AUCs ranged from 0.95 (95% CI: 0.92–0.98) in urothelial cancer to 0.99 (95% CI: 0.98–1.00) in lung cancer within the test set (B).
Sensitivities at 95% specificity were lowest for urothelial cancer (0.71, 95% CI: 0.54–0.84) and highest for lung cancer (0.99, 95% CI: 0.93–1.00) in the test set (B).

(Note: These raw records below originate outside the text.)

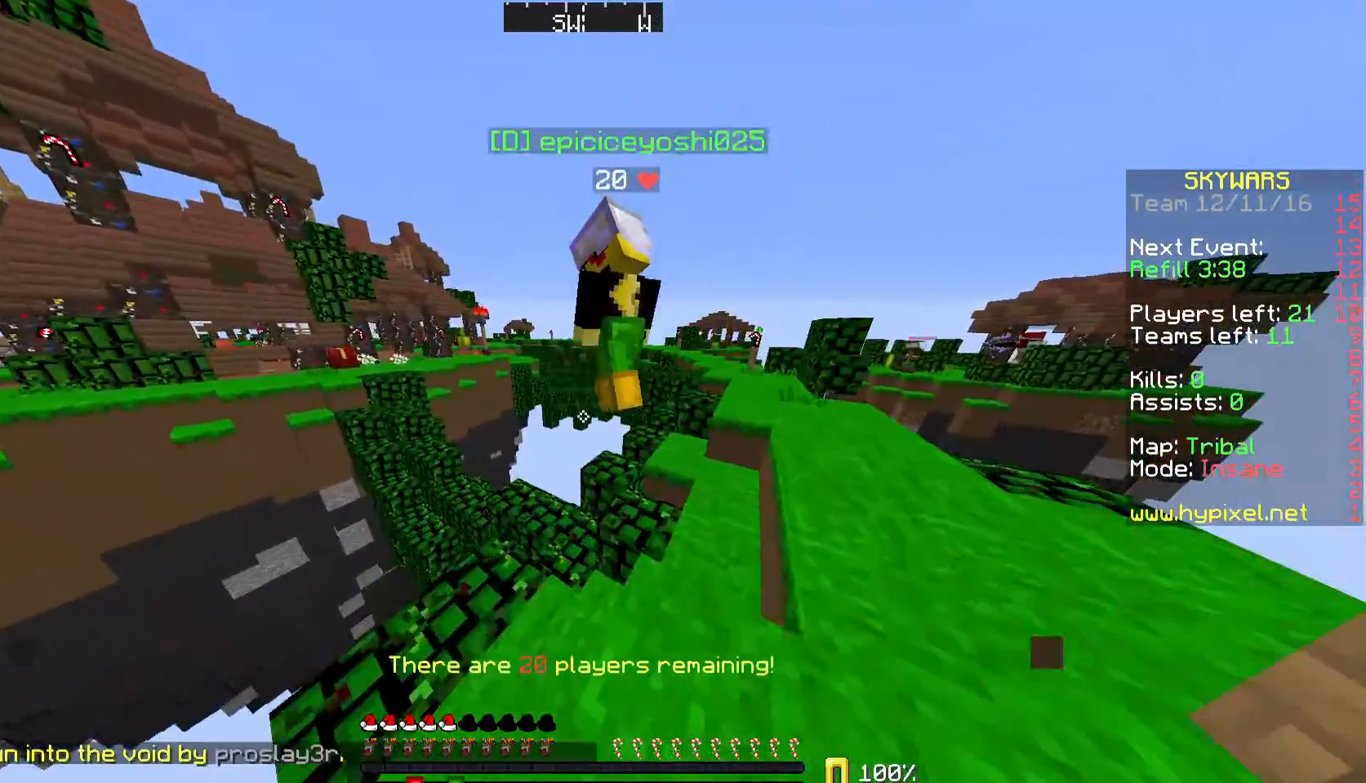
{"keys": ["d", "w"], "mouse": [], "events": [[300, "d", "up"], [367, "d", "down"]]}
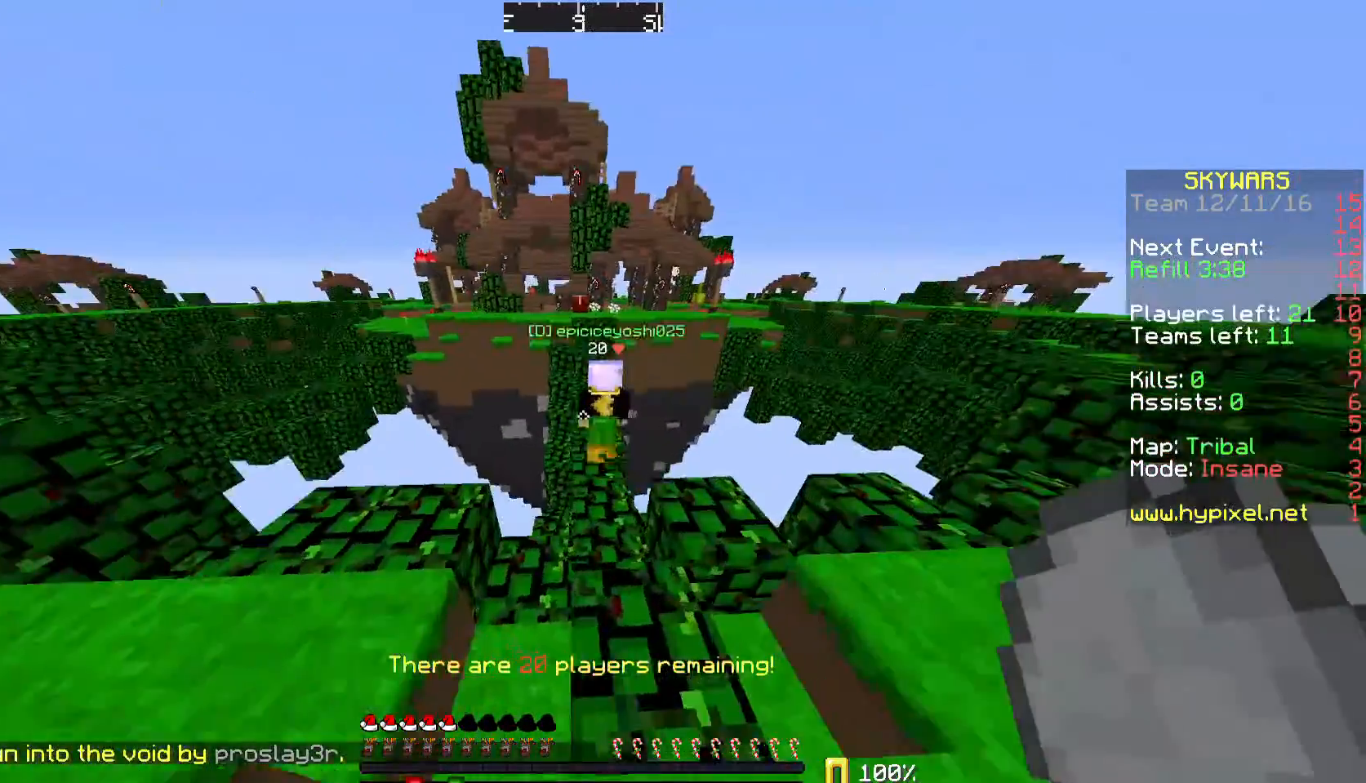
{"keys": ["w"], "mouse": [], "events": [[33, "d", "up"]]}
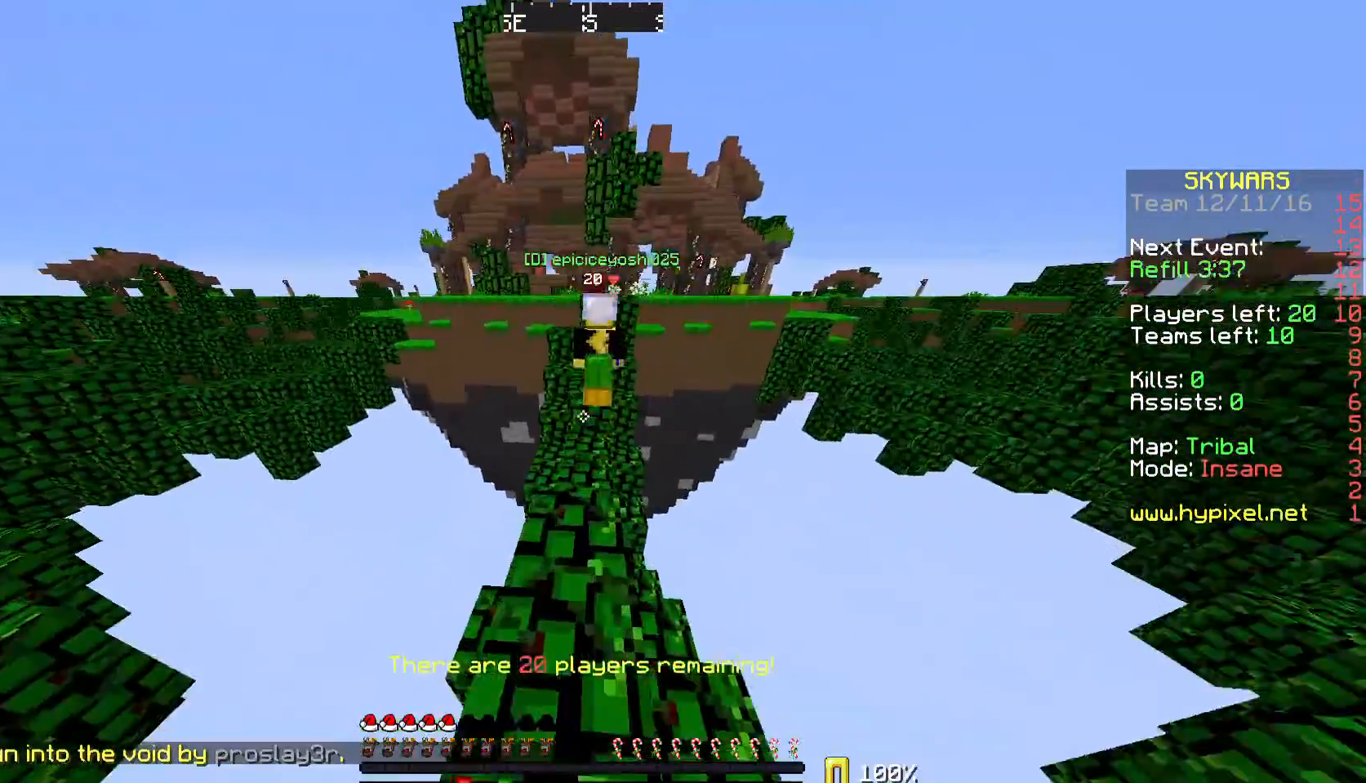
{"keys": ["w"], "mouse": [], "events": []}
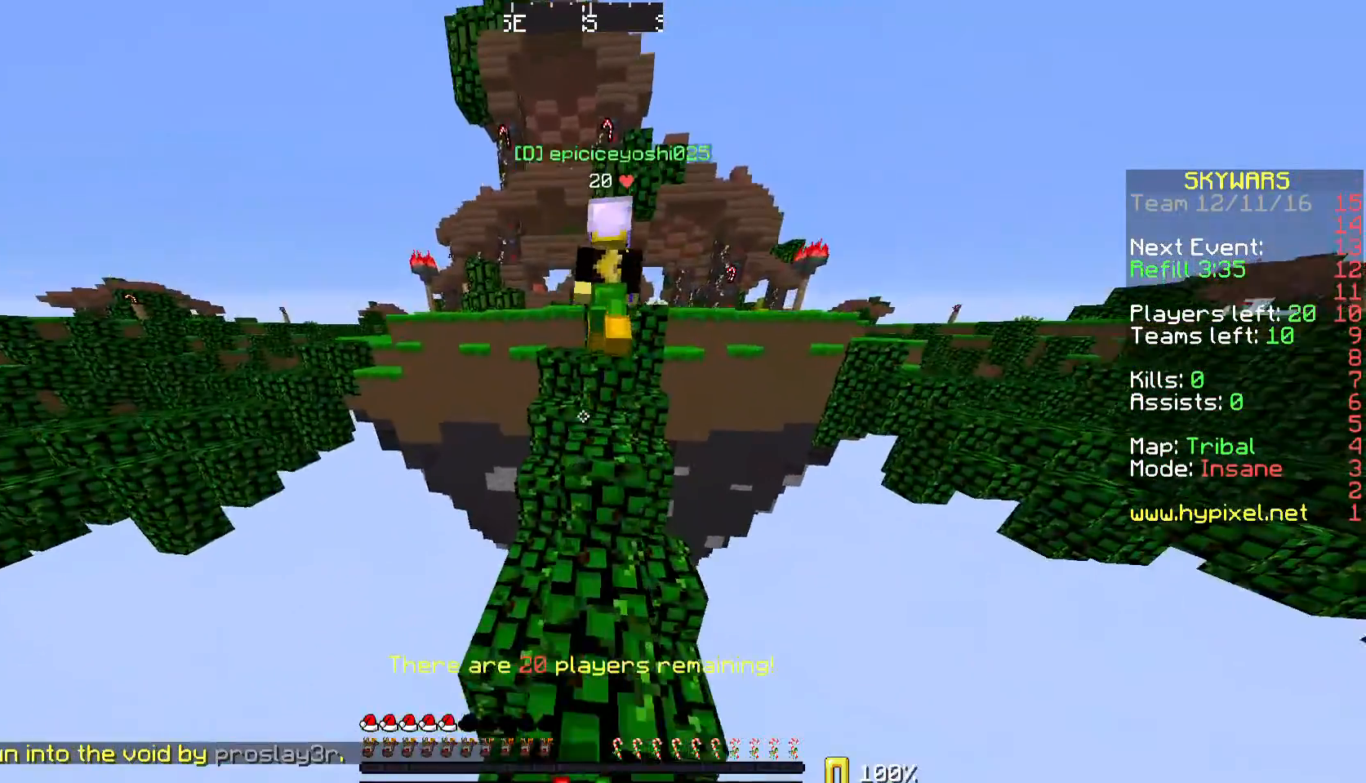
{"keys": [], "mouse": [], "events": [[500, "w", "up"]]}
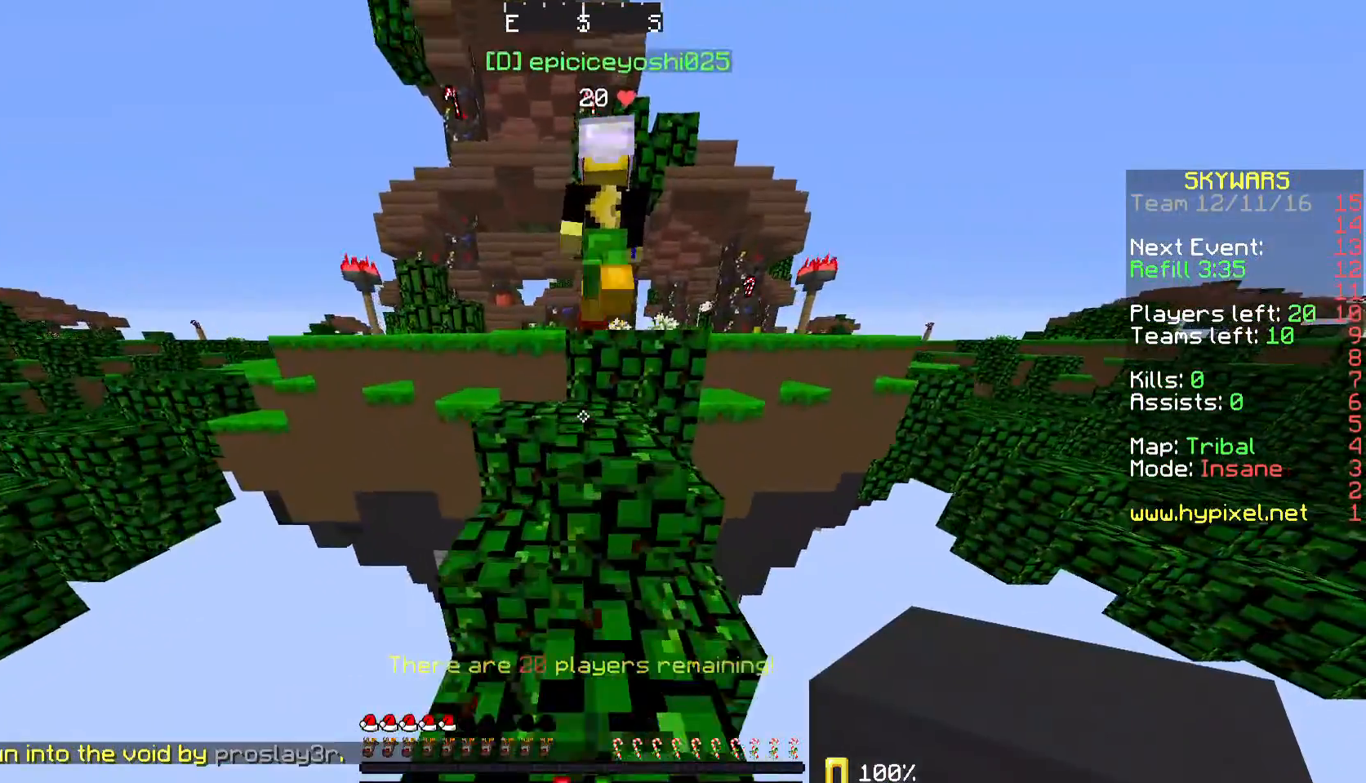
{"keys": ["w"], "mouse": [], "events": [[133, "w", "down"]]}
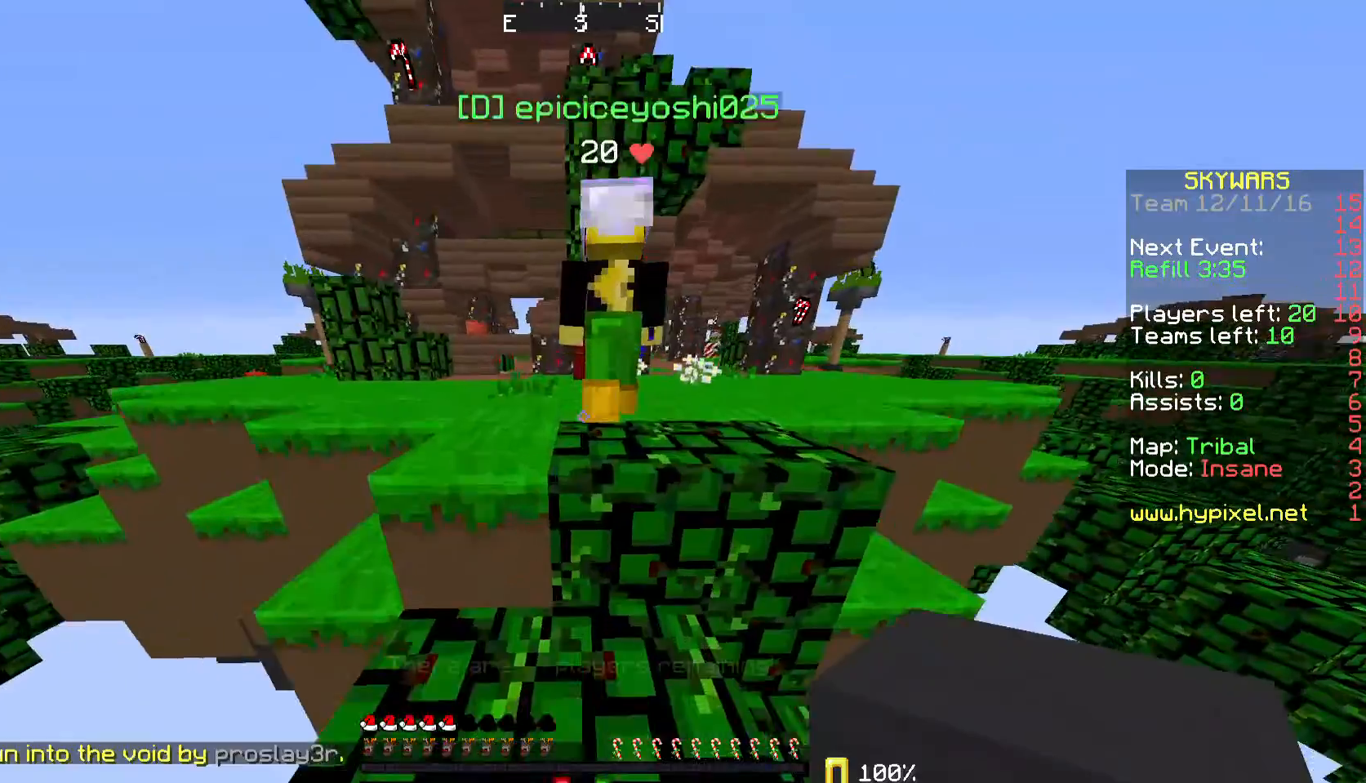
{"keys": ["w"], "mouse": [], "events": []}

Result 3: Model Accurately Predicts Tumor Tissue-of-Origin for Cancer Patients within Serum

Figure 4. Performance and Score Distribution of the Tissue-of-Origin Model

(A) For samples with cancer tissue-of-origin prediction, our held-out testing cohort had an accuracy of 0.88 (95% CI: 0.84-0.92) using the top predicted cancer and 0.95 (95% CI: 0.92-0.97) for the top two predictions. 95% CIs were computed through bootstrapping. The baselines shown in gray represents the expected performance of a random guess given cancer prevalence within our study. (B) The heatmap shows the predicted scores of the model for each sample and cancer type.

Conclusions

Our results show that circulating serum oncRNAs captured through a liquid biopsy assay can be used to accurately detect a shared cancer signal in a single, multi-cancer early detection test.
We also demonstrate that a multi-modal generative AI model trained on oncRNA profiles can robustly and accurately predict cancer tissue-of-origin within serum for samples with detectable cancer signals.
Given the limitations of retrospective studies and the use of frozen, archival samples, we plan to further validate our results in the future through a larger, prospective study.

Disclosures:

MK, JW , TC, MM, JK, XZ, JW, KW, RH, KC, HL, LF, and FH are full-time employees of Exai Bio. BA and PA are co-founders, stockholders, and fulltime employees of Exai Bio. HG is a co-founder, stockholder, and advisor of Exai Bio. LS is an unpaid advisor of Exai Bio.

References:

Fish L, et al. Nature Med. 2018;24:1743-51.
Wang J, et al. AACR. 2022; 3353.
Wang J, et al. ESMO. 2022; 4635.
Cavazos T, et al. SABCS. 2022; P1-05-18.
Karimzadeh M, et al. AACR 2023; 5711.